Thursday, June 22, 2006

Upgrade your punch now... new model available

Last night we celebrated the solstice with a cookout. City folk like us often lose touch with the pleasures of the outdoors and the slow pace of cooking food with fire instead of electromagnetic radiation. After the steak tips, after the cold drinks, after the ice cream sandwiches and gentle conversation, Leland told me an interesting story. The Native Americans did not know how to punch until they met the Europeans. They knew how to hit, but in fights they struck with their open hands. This story reminds us that fighting is a kind of technology. There are certain elements that are common around the world because they are the commodities of fighting, but there are some things that are peculiar to certain cultures or certain practitioners that make their art something more.

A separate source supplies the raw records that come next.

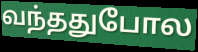
வந்ததுபோல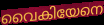
വൈകിയേനെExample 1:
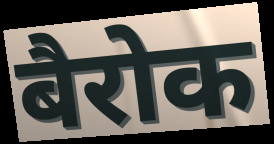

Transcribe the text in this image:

बैरोक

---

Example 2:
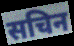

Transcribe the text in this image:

सचिन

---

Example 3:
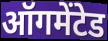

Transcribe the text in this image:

ऑगमेंटेड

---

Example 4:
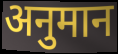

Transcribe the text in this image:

अनुमान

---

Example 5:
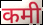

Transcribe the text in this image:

कमीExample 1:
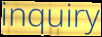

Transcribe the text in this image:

inquiry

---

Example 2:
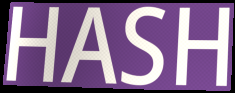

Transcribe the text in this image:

HASH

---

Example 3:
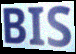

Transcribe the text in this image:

BIS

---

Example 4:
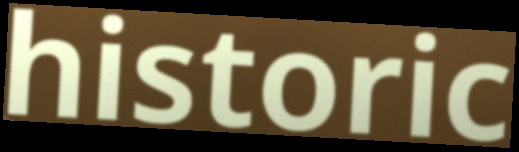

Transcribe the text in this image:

historic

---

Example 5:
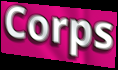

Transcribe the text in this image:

CorpsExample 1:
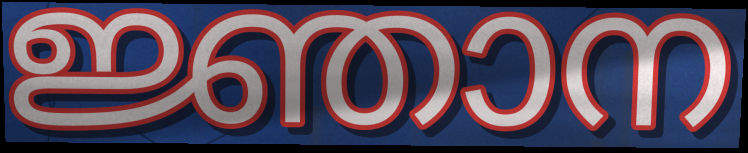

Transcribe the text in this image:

ജ്ഞാന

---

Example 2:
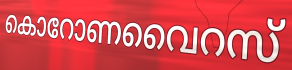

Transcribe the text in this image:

കൊറോണവൈറസ്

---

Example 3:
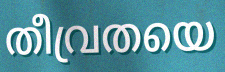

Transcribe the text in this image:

തീവ്രതയെ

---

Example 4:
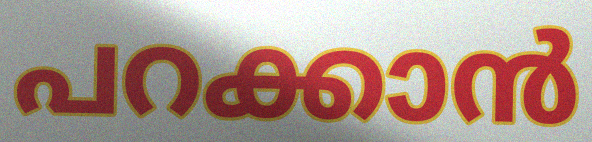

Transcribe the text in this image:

പറക്കാൻ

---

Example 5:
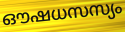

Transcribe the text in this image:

ഔഷധസസ്യംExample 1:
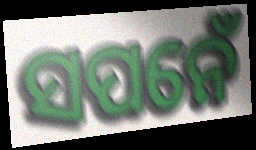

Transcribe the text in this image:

ସପନେଁ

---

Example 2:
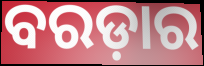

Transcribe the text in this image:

ବରଡ଼ାର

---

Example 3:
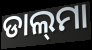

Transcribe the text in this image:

ଡାଲ୍‍ମା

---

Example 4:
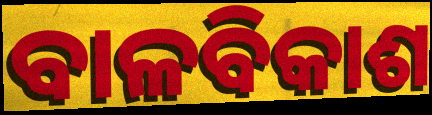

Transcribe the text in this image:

ବାଳବିକାଶ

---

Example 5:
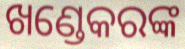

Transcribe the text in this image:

ଖଣ୍ଡେକରଙ୍କ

The story of the Indian punch reminds us that if there’s a move I learn in the form that doesn’t make sense, it might not be because the sources are doing it wrong, but because it’s just a bad move, or because the true application of the move is too cryptic for my humble skill to comprehend.

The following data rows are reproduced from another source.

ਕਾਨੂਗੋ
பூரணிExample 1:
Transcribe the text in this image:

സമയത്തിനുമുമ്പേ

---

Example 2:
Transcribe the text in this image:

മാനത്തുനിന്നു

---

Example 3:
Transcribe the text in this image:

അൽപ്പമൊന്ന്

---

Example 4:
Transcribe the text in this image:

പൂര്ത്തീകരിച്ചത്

I’m lucky I’m just trying to learn how to fight with the Tai Chi sword. If I was trying to learn how to historically recreate the fighting techniques of the ancients, I would have a lot harder time because I’d have to verify the historical possibilities. Since I’m not though, if I want to say “Cat Pounces on Rat” should be done like a Fleche because it seems best that way, I can, and hopefully we will benefit from the idea even if it’s not historical.


David said...

I really like the point that fighting is a technology, or at least an art, but the story about the closed-fist punch being a European import smells of urban legend to me. I've been reading The Third Chimpanzee, which makes some interesting comments about this kind of cultural or evolutionary transmission, and also specifically mentions punching among lower primates. I wonder if Lee can cite a source on that comment.

Charlie said...

A more modern example would be early Ultimate Fighting Championship matches where known champion stand-up fighters were easily defeated by jiu-jutsu fighters because they didn't know how to defend themselves against grappling. Now, everyone knows at least some grappling when they go into a mixed martial arts fight.